# Best light tubes for Juwel Rio 125?



## Sacha (28 Nov 2014)

For the last 2.5 years I have been using two Arcadia Plant Pro J5 tubes on my Rio 125. They have served me very well. I am impressed that they have maintained their brightness for nearly three years, and plant growth is good. For anyone who is wondering, the Kelvin of the tubes is 5600K, and they are 28W each, just like the Juwel ones. 

Now, I know that Arcadia have been having a rough time in the last couple of years, and it looks to me like these plant pro J5 tubes aren't available any more. Anywhere that sells them just lists them as "out of stock". So it looks like I have to look at other options. 

I could go back to using the standard Juwel tubes (a combination of day + nature). The day tube is 9000K and the nature tube is is 4100K, so an average of 6550K. So about 1000K more than the Arcadia plant pros. 

If I used a day tube and a colour tube (6800K), I would have a higher average K of 7900. Or I could use two colour tubes to have 6800K! 

If I have understood correctly, plants don't care about Kelvin. It only makes a difference to us humans, in terms of how the tank/ plants look. So, I'm just wondering what the optimum colour temperature would be for "viewing pleasure"? And what are people's thoughts on the best combination of tubes?

Thanks.


----------



## Edvet (28 Nov 2014)

Indeed, there is no "best". And viewing pleasure is higly personal........
I guess you are limited in choice through the size of the tubes, but anywhere near daylight 5000-6000 should be good to look at , some people like other, more reddish (grolux) colours


----------



## stu_ (28 Nov 2014)

Do they need changing ?



Edvet said:


> anywhere near daylight 5000-6000 should be good to look at , some people like other, more reddish (grolux) colours



Im my Rio180 i like 1 6500k & 1 'warmer' tube.Think it's 3500k off the top of my head.


----------



## ian_m (28 Nov 2014)

Sacha said:


> plant pro J5 tubes aren't available any more


No problem, available all over the place T5 28W 590mm Plant Pro and the equivalent Juwel HiLite Nature. My local Maidenhead Aquatics and other nearby fish shops have them. Most shops don't have them online, posting them would be an issue, but definitely available in the shops.

Follow the store locator to find local shops and pay them a visit.
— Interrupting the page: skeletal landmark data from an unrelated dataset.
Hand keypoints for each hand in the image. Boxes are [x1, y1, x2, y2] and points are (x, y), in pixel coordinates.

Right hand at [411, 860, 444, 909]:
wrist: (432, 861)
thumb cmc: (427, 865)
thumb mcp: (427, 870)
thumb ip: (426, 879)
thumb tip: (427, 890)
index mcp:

http://www.arcadia-aquatic.com/store-locator/

Just noticed available on Ebay as well.


----------



## Sacha (28 Nov 2014)

Hmm I'm not sure whether to get two more plant pro, or two Juwel tubes. What do you guys think? You think the Arcadia ones are built better, will probably last longer? 
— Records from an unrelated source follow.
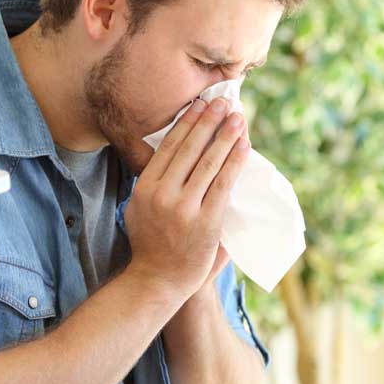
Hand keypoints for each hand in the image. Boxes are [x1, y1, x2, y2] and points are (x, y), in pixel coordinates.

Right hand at [125, 98, 250, 296]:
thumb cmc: (152, 243)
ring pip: (208, 163)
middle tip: (223, 102)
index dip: (187, 123)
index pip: (168, 147)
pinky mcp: (206, 221)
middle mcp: (162, 194)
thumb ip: (155, 184)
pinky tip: (243, 145)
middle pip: (189, 149)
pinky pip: (223, 184)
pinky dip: (235, 162)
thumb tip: (174, 152)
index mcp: (144, 188)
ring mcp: (184, 208)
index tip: (199, 104)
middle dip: (208, 122)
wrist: (158, 281)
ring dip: (225, 136)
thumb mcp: (139, 208)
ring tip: (238, 118)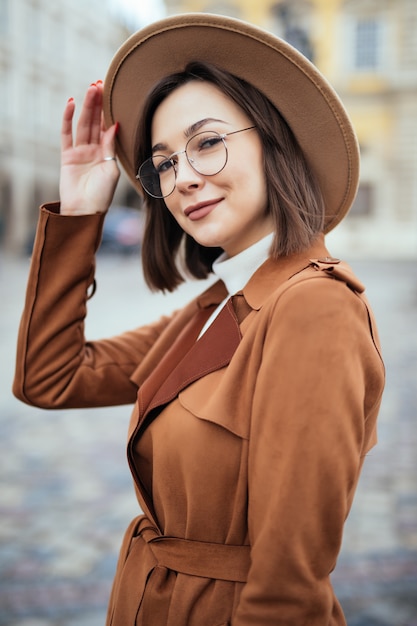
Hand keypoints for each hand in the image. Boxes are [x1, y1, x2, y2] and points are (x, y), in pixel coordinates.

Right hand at [59, 81, 119, 214]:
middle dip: (97, 103)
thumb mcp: (111, 168)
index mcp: (106, 154)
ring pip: (83, 124)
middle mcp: (93, 151)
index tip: (112, 94)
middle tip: (99, 84)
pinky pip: (67, 134)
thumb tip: (114, 125)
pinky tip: (71, 104)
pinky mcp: (67, 156)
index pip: (107, 128)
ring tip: (90, 88)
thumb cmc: (102, 194)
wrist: (86, 211)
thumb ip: (111, 147)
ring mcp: (79, 152)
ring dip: (86, 106)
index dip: (108, 112)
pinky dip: (68, 119)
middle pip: (94, 122)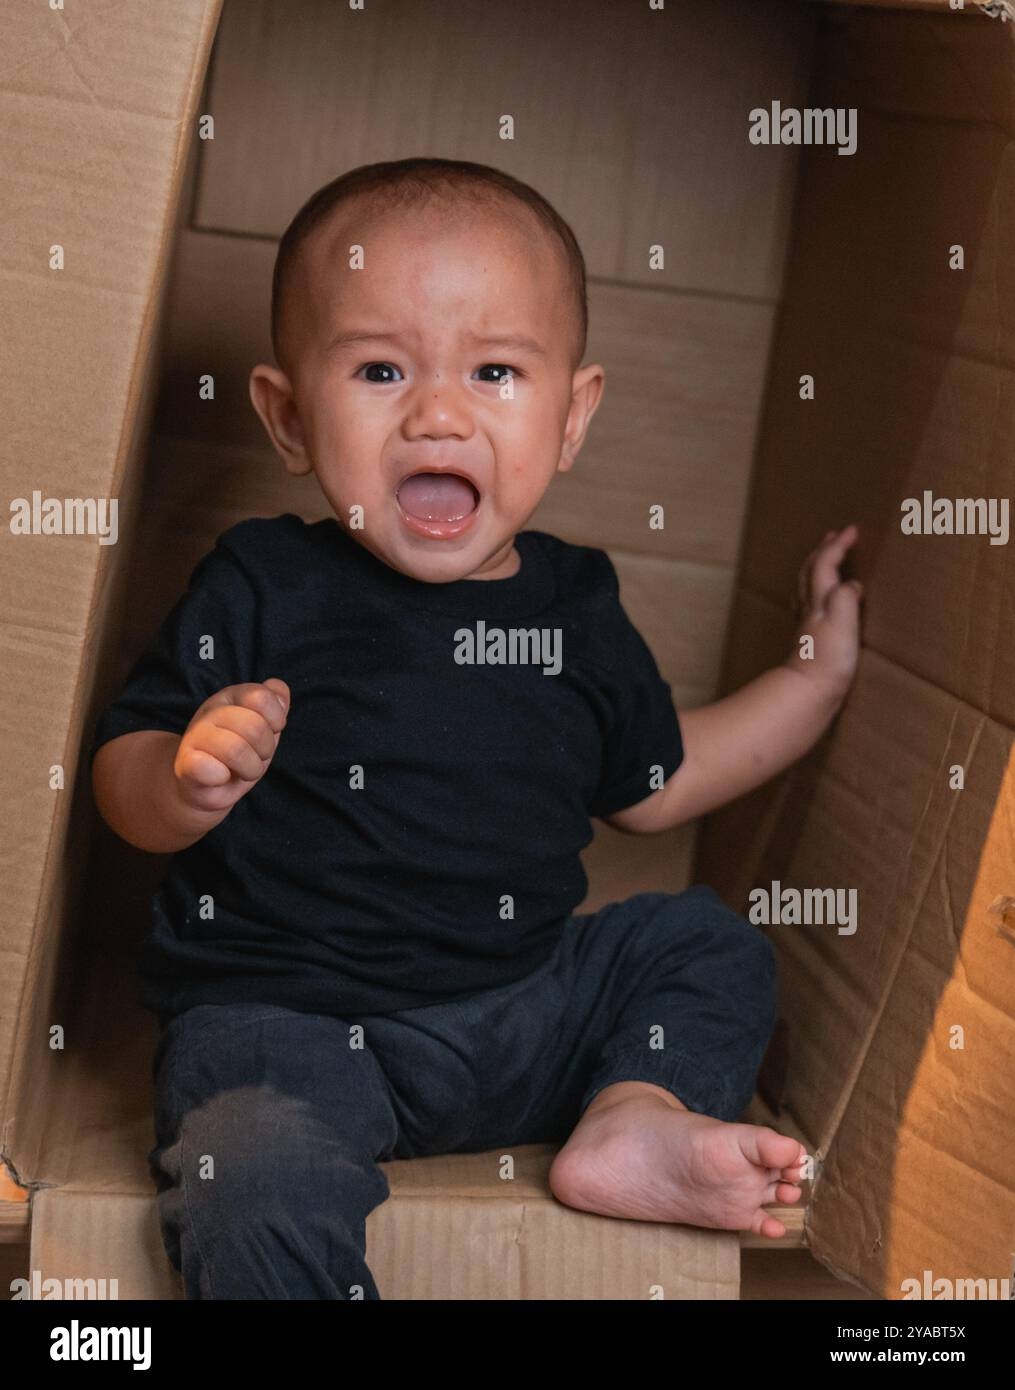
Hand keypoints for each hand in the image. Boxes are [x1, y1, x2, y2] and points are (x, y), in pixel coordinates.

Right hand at [173, 678, 290, 813]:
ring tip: (243, 771)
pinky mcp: (185, 763)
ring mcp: (195, 735)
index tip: (270, 733)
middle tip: (255, 758)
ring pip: (236, 750)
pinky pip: (210, 768)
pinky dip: (222, 778)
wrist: (205, 785)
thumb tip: (277, 685)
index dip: (276, 720)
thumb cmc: (239, 755)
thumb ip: (274, 704)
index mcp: (231, 696)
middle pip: (254, 727)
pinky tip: (220, 777)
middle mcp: (211, 711)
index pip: (261, 697)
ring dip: (250, 769)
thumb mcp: (263, 728)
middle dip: (265, 750)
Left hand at [785, 525, 862, 698]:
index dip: (838, 545)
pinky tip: (821, 604)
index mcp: (819, 600)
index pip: (825, 563)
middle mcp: (809, 609)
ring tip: (826, 562)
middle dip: (823, 551)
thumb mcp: (843, 621)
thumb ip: (846, 596)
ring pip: (806, 587)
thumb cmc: (827, 659)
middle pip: (810, 572)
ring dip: (816, 569)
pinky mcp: (809, 642)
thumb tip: (851, 583)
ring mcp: (806, 625)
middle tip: (834, 538)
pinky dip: (816, 593)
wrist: (808, 693)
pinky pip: (809, 605)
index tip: (852, 530)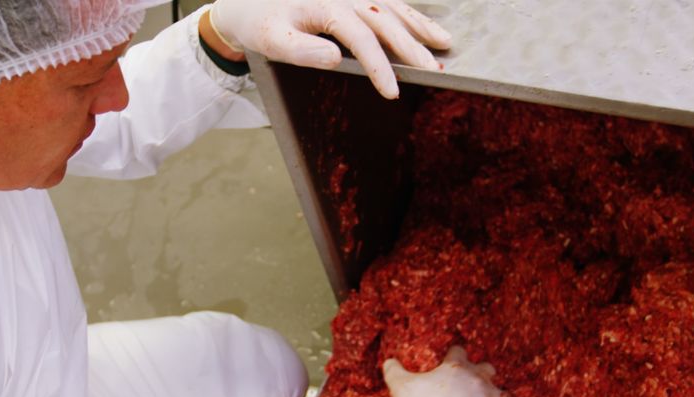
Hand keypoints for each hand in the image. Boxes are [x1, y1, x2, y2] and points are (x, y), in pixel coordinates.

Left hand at [208, 0, 451, 98]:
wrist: (249, 0)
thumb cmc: (260, 22)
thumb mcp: (272, 39)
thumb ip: (302, 49)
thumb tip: (335, 59)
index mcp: (327, 6)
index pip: (362, 38)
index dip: (380, 66)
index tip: (393, 91)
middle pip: (386, 20)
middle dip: (413, 46)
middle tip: (435, 69)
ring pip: (393, 6)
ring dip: (419, 25)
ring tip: (445, 43)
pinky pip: (389, 1)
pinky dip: (410, 13)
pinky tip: (424, 25)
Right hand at [384, 347, 516, 396]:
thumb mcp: (400, 383)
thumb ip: (394, 369)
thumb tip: (388, 361)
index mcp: (456, 368)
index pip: (460, 352)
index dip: (455, 357)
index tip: (452, 362)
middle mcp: (477, 381)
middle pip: (488, 370)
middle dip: (482, 375)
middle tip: (474, 384)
Mine are nearly three years old and still going strong. I'm buying these new tubes so that I can replace the current ones as soon as they go.


----------



## GTL_UK (30 Nov 2014)

Why not to use tubes from hardware store for £3 each instead of "aquatics" ones for £25 ?


----------



## ian_m (30 Nov 2014)

GTL_UK said:


> Why not to use tubes from hardware store for £3 each instead of "aquatics" ones for £25 ?


Because they are only available in a very poor choice of lengths. Fine for small or very big tanks, but not suitable lengths for handy 100l to 300l tanks.
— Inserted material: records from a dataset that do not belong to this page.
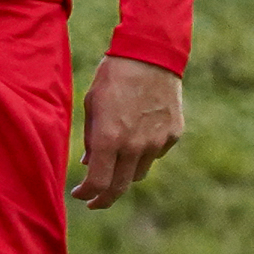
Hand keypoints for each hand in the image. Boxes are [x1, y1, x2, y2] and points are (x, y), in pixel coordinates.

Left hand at [73, 55, 183, 208]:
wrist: (151, 53)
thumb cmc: (114, 76)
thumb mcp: (93, 105)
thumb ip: (92, 138)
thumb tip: (90, 164)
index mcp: (110, 139)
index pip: (98, 183)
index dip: (87, 194)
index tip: (80, 194)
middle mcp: (135, 146)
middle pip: (120, 187)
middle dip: (104, 198)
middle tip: (95, 200)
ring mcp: (157, 141)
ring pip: (138, 172)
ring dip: (124, 172)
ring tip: (116, 159)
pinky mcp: (173, 133)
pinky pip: (156, 153)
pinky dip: (145, 152)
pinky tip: (139, 133)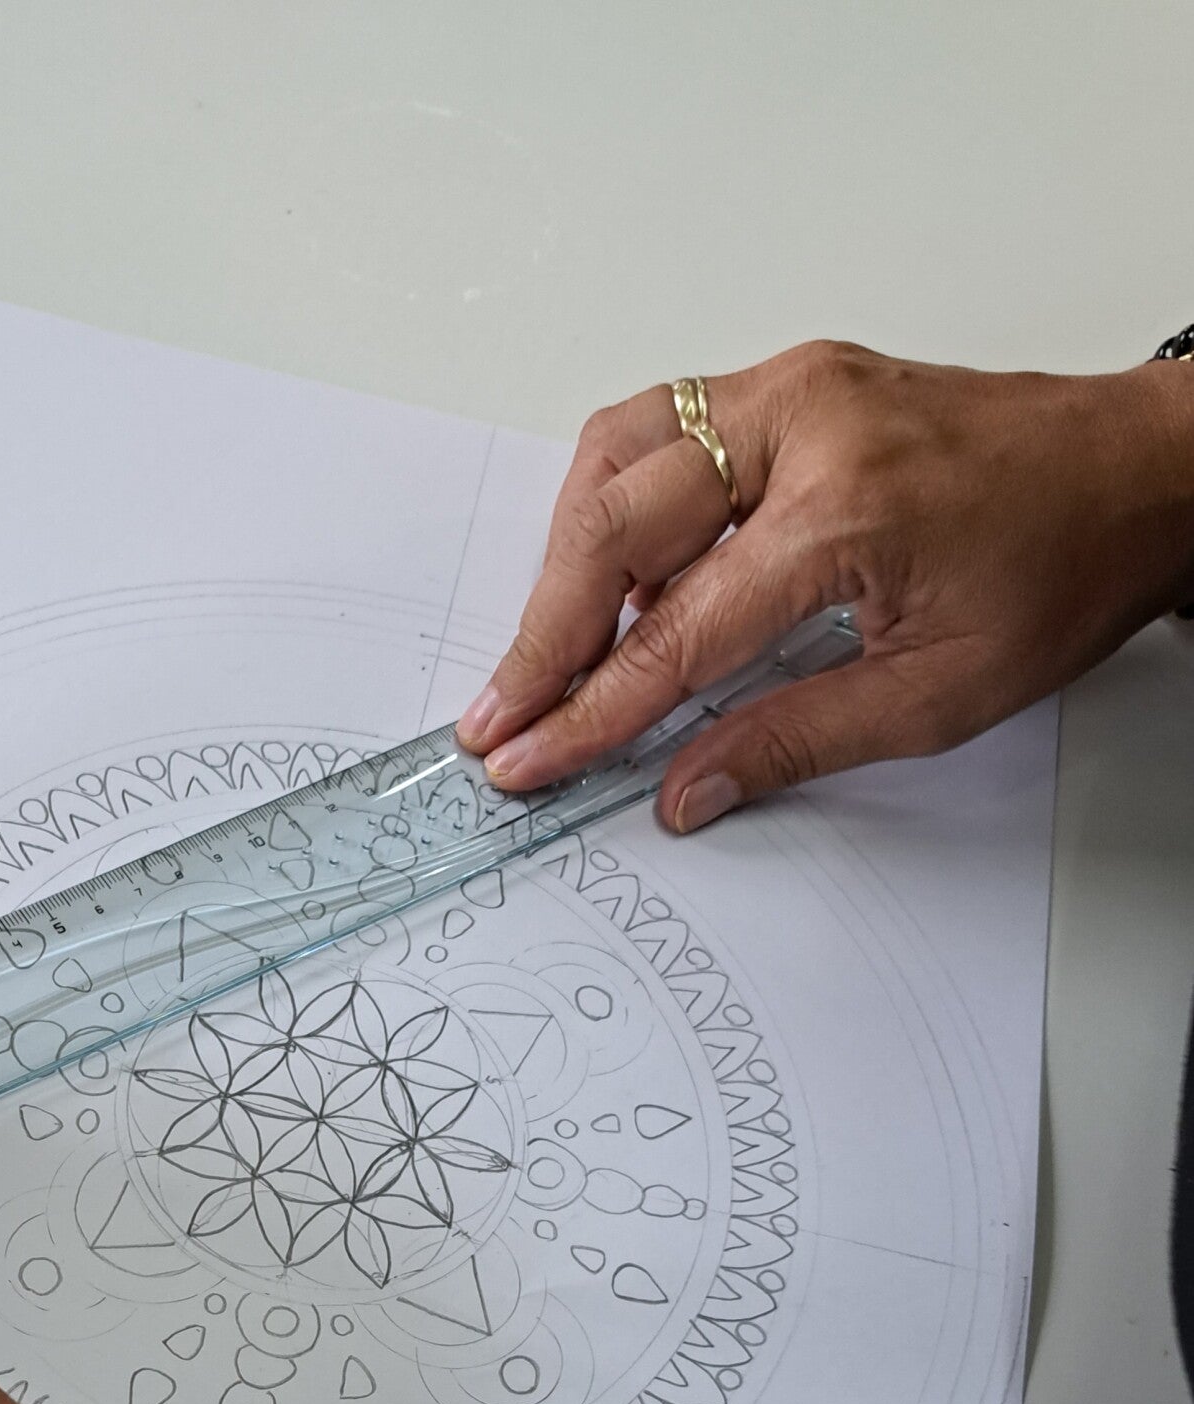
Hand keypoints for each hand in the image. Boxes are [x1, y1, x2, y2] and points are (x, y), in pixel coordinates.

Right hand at [457, 343, 1193, 826]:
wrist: (1147, 471)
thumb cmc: (1070, 561)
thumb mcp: (941, 692)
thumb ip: (794, 740)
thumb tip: (686, 787)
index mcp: (846, 510)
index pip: (674, 630)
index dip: (589, 708)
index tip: (528, 754)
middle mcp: (804, 426)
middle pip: (616, 523)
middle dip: (545, 631)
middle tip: (504, 710)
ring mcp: (792, 390)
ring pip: (618, 450)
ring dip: (565, 552)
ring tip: (548, 643)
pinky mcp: (791, 386)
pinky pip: (659, 425)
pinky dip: (613, 499)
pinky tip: (613, 565)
See here for my post on standard and Juwel tube lengths.
http://www.ukaps.org/forum/threads/juwel-lighting-question.35149/


----------



## Jsxx (30 Nov 2014)

ian_m said:


> Because they are only available in a very poor choice of lengths. Fine for small or very big tanks, but not suitable lengths for handy 100l to 300l tanks.
> 
> See here for my post on standard and Juwel tube lengths.
> http://www.ukaps.org/forum/threads/juwel-lighting-question.35149/


That's not true.  I used tubes from hardware store £3 each in juwel vision 450


----------



## ian_m (1 Dec 2014)

Jsxx said:


> I used tubes from hardware store £3 each in juwel vision 450


Very lucky then as Vision 450 uses Juwel length 1200mm @54W tubes, not industry standard T5 length of 1150mm for 54W. Though on saying that I years ago I managed to get a 25W T8 Juwel length tube from an electrical wholesaler for £4 odd, but was far too yellow (and dim) for my taste, so stuck with Arcadia.


----------